For the entire night, you tossed and turned. Spencer was sound asleep, probably because he’d been so worried about you, which made you feel worse. While he snored, you switched positions over and over and over again, getting little winks of sleep here and there. Finally, at around 8:15 the next morning, you got a call. “Hello?” You asked, your voice strained.

“This is Claudia at the pharmacy. Your medication is in.”

“Thank you, Claudia. I’ll be in as soon as possible.”

Spencer roused from his sleep. “Meds are in?”

“Yea. You mind driving. I’m still shaky.”

“No problem.”

Neither of you bothered to get dressed, driving to the pharmacy in slept in pajamas before running in for your meds. Once you were back in the car, you took one and closed your eyes while Spencer drove you back home. “How are you feeling?” He asked.

It hadn’t even been 10 minutes. “I’m not sure. Too soon.”

Over the course of the next hour, your brain stopped buzzing. The muscles in your back and neck released. Your heartbeat slowed back to its normal pace. That little bit of edge was there - the scared one that told you something was going to go wrong - but everything else evened out, and your thoughts weren’t racing anywhere near as fast. “Feel better?” Spencer asked, seeing the shadow of a smile on your face.

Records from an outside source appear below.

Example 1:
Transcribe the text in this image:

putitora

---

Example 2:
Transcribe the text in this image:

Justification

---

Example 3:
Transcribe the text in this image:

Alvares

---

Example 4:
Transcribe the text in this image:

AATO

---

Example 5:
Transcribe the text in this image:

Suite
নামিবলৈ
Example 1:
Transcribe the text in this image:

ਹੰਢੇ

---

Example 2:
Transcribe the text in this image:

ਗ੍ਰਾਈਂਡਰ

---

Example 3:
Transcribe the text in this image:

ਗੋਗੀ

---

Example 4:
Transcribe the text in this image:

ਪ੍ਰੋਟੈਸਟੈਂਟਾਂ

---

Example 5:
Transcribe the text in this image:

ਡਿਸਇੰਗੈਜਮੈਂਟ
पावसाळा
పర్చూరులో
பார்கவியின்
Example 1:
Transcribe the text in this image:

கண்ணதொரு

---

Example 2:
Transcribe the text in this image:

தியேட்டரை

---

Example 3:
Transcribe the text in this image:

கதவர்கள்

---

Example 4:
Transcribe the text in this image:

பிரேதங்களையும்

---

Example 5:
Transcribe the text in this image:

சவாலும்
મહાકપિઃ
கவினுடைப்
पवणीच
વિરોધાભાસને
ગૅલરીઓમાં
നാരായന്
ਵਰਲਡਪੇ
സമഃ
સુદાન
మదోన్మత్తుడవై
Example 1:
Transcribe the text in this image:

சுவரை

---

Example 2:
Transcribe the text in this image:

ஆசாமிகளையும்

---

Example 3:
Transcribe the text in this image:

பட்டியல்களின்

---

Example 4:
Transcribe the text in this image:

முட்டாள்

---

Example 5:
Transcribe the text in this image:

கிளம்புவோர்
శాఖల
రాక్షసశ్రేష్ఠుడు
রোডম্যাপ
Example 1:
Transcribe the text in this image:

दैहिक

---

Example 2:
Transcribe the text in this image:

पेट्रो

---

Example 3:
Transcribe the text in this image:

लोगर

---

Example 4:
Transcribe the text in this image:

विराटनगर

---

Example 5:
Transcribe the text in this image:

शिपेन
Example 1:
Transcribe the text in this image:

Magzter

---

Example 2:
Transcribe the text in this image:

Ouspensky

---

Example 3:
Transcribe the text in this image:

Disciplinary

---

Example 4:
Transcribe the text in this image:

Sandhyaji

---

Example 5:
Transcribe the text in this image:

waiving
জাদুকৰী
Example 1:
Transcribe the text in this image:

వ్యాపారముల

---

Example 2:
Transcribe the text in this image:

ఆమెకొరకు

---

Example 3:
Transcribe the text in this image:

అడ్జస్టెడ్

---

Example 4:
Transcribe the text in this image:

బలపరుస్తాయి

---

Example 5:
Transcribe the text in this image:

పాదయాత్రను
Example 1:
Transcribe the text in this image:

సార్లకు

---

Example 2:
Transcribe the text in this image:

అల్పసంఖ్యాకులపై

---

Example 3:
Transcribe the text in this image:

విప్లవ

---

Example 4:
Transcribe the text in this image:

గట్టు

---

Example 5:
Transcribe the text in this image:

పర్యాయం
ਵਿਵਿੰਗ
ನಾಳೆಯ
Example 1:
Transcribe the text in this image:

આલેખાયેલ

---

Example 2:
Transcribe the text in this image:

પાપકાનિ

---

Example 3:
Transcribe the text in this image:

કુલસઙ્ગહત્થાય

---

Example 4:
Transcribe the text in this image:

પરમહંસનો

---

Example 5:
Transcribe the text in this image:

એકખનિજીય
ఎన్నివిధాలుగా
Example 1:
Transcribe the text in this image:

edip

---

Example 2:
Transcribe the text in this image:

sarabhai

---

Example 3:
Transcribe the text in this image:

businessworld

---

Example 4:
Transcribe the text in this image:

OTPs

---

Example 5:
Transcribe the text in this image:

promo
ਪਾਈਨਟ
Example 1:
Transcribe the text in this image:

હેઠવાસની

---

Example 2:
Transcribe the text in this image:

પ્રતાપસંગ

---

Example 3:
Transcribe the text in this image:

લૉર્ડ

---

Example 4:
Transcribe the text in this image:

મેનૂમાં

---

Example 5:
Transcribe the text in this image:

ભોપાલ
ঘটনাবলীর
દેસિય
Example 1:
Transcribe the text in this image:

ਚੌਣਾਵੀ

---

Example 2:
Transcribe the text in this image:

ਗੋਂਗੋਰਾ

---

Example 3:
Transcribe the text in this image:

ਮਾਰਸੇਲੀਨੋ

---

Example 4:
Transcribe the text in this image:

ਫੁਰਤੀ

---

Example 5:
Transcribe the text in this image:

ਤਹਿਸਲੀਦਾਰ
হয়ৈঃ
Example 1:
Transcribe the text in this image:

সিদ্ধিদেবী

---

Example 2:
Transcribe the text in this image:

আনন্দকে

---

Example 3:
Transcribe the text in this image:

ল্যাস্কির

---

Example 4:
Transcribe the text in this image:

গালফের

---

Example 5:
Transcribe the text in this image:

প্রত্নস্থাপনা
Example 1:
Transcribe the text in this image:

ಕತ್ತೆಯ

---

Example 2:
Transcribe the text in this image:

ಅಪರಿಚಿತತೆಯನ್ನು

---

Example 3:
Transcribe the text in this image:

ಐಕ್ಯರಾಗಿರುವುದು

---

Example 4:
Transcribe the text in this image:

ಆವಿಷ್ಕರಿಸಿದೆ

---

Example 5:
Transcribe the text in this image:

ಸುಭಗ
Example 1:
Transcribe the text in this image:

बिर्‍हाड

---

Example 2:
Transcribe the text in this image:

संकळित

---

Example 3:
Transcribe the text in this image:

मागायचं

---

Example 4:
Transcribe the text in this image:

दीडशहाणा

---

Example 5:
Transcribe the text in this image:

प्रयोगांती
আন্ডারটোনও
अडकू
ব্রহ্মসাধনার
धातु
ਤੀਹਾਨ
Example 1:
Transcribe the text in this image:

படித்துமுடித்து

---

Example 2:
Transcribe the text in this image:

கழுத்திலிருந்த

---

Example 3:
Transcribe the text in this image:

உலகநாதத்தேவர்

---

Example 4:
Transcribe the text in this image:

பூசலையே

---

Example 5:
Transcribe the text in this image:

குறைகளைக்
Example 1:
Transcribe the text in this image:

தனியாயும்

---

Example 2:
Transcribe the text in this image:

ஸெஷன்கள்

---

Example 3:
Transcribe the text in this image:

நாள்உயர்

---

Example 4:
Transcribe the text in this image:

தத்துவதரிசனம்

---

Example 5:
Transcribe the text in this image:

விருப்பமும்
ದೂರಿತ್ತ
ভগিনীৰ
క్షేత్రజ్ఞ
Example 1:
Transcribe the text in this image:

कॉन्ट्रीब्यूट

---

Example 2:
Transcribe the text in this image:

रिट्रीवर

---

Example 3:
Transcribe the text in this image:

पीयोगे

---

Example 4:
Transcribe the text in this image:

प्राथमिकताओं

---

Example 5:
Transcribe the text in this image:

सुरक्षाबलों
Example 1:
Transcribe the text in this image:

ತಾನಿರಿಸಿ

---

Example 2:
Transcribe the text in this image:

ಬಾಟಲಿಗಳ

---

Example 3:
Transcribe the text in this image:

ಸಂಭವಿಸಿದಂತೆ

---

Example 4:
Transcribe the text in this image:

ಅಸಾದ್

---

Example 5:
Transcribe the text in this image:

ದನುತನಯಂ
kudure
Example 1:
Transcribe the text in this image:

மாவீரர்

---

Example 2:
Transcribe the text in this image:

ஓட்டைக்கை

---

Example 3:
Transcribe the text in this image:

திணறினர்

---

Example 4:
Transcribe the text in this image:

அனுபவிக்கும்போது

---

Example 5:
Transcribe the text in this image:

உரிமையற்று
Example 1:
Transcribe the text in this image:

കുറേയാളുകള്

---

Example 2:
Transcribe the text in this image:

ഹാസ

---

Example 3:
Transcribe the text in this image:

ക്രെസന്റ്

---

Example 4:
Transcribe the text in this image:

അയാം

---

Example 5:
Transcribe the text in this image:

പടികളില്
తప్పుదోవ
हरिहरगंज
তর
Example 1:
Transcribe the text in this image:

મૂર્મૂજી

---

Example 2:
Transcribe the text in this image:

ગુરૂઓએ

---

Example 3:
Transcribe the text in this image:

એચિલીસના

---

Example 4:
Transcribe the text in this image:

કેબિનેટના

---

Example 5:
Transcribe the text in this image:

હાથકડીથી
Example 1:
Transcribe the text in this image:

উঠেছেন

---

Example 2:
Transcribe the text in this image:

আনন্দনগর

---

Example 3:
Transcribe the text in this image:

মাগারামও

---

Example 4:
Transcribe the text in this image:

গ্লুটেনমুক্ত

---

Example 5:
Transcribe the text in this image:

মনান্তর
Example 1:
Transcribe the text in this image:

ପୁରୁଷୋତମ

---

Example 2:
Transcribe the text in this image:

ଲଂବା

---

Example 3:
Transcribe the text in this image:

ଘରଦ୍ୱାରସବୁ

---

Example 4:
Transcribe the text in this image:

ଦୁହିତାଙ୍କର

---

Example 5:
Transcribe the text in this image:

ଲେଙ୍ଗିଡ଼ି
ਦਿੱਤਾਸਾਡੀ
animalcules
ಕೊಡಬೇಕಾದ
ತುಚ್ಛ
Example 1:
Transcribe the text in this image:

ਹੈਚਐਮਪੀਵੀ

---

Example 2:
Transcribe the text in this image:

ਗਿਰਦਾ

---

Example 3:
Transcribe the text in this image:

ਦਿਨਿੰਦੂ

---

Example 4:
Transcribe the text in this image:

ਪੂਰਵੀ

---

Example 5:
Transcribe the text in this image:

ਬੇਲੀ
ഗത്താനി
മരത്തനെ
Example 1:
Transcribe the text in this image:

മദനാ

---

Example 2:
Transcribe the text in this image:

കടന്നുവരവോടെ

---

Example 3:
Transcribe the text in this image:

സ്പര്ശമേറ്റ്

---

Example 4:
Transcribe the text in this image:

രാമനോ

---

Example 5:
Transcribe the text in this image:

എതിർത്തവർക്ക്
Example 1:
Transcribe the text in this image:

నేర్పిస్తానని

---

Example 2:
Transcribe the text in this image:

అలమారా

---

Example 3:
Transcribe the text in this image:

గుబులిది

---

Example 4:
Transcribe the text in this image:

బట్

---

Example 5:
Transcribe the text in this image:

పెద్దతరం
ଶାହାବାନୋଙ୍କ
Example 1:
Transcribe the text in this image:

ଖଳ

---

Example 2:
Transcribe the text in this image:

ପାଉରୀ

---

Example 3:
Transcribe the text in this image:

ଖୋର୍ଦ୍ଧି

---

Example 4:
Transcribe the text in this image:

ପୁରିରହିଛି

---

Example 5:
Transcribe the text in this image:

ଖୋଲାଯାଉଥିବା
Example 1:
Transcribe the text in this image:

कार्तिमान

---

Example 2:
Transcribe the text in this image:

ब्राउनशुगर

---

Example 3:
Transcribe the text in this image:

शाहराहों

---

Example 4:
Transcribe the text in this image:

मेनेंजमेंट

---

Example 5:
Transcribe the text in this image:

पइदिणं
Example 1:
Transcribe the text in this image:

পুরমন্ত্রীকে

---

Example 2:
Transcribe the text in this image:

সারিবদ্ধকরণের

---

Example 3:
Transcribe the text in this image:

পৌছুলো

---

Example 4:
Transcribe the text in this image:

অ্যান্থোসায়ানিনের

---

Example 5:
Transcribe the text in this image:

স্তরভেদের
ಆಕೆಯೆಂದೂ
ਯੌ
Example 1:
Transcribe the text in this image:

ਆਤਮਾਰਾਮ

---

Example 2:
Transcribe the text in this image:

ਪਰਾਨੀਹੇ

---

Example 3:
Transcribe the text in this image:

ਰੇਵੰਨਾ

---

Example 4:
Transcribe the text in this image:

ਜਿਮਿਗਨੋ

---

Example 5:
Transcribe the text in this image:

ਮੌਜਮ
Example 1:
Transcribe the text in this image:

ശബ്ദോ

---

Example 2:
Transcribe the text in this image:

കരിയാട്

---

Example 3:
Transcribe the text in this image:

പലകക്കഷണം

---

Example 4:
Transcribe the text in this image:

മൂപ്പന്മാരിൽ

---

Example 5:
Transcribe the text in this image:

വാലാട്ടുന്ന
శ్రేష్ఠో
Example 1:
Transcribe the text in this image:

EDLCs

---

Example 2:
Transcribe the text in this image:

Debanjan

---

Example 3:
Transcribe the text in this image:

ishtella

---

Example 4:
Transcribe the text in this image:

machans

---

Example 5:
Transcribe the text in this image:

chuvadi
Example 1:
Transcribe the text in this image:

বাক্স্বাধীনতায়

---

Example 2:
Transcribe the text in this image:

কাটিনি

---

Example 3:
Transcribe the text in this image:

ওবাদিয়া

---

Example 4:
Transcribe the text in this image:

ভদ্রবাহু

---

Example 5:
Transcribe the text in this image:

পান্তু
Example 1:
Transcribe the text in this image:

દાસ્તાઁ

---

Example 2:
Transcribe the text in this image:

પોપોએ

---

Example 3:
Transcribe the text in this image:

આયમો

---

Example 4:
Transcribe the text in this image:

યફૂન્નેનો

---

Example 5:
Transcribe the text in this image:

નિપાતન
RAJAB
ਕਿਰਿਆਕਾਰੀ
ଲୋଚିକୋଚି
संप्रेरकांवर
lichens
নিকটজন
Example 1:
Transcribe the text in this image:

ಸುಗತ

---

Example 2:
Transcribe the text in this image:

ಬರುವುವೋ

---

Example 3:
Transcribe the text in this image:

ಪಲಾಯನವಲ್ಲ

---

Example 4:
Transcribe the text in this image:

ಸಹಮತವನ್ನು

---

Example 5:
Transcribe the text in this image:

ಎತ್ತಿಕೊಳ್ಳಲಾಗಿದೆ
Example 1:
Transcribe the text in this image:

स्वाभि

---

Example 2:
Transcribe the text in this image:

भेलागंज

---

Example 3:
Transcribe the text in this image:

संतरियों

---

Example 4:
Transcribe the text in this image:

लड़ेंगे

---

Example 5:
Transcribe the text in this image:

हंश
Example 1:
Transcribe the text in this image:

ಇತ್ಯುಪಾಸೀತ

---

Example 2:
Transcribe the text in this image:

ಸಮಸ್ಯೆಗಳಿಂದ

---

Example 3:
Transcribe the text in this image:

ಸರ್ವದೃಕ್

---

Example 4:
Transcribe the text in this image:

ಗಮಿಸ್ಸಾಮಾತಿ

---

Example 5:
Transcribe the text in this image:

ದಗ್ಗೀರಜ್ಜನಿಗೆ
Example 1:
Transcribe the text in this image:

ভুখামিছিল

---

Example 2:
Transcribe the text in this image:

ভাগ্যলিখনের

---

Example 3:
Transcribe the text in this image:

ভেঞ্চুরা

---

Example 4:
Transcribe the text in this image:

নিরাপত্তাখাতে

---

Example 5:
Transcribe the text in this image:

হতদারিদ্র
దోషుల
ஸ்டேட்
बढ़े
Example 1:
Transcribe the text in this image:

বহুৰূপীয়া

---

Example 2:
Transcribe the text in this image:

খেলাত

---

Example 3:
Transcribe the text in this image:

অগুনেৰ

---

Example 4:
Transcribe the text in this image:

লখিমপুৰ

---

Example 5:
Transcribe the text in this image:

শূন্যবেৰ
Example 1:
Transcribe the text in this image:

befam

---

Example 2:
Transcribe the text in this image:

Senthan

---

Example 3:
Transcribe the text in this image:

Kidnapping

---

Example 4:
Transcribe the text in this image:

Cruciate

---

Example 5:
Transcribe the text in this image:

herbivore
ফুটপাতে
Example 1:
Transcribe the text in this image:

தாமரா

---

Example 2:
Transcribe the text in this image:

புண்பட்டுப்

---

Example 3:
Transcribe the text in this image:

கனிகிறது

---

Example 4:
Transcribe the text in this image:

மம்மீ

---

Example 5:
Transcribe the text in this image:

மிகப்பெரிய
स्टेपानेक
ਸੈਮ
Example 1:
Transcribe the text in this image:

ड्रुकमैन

“Yes. Still a bit mentally on edge, but otherwise, better.” Leaning into his chest, you took what felt like the first deep breath you’d had in days. “Thank you for staying with me. I feel bad that you used time for this instead of something fun, but thank you.”

Spencer kissed the top of your head and sighed. “You don’t need to be sorry. I love you. That’s just what you do for the ones you love. Wanna watch more Doctor Who now that you can actually concentrate?”

Your muscles were tired, but you felt so much better. “Yea. Can I sit in your lap?”

“Of course,” he chuckled, walking you over to the couch. You’d been down this road before, and last time it had been even worse, but you made it through. It was a long and arduous journey. There was no one solution, but medication and a little understanding went a long way.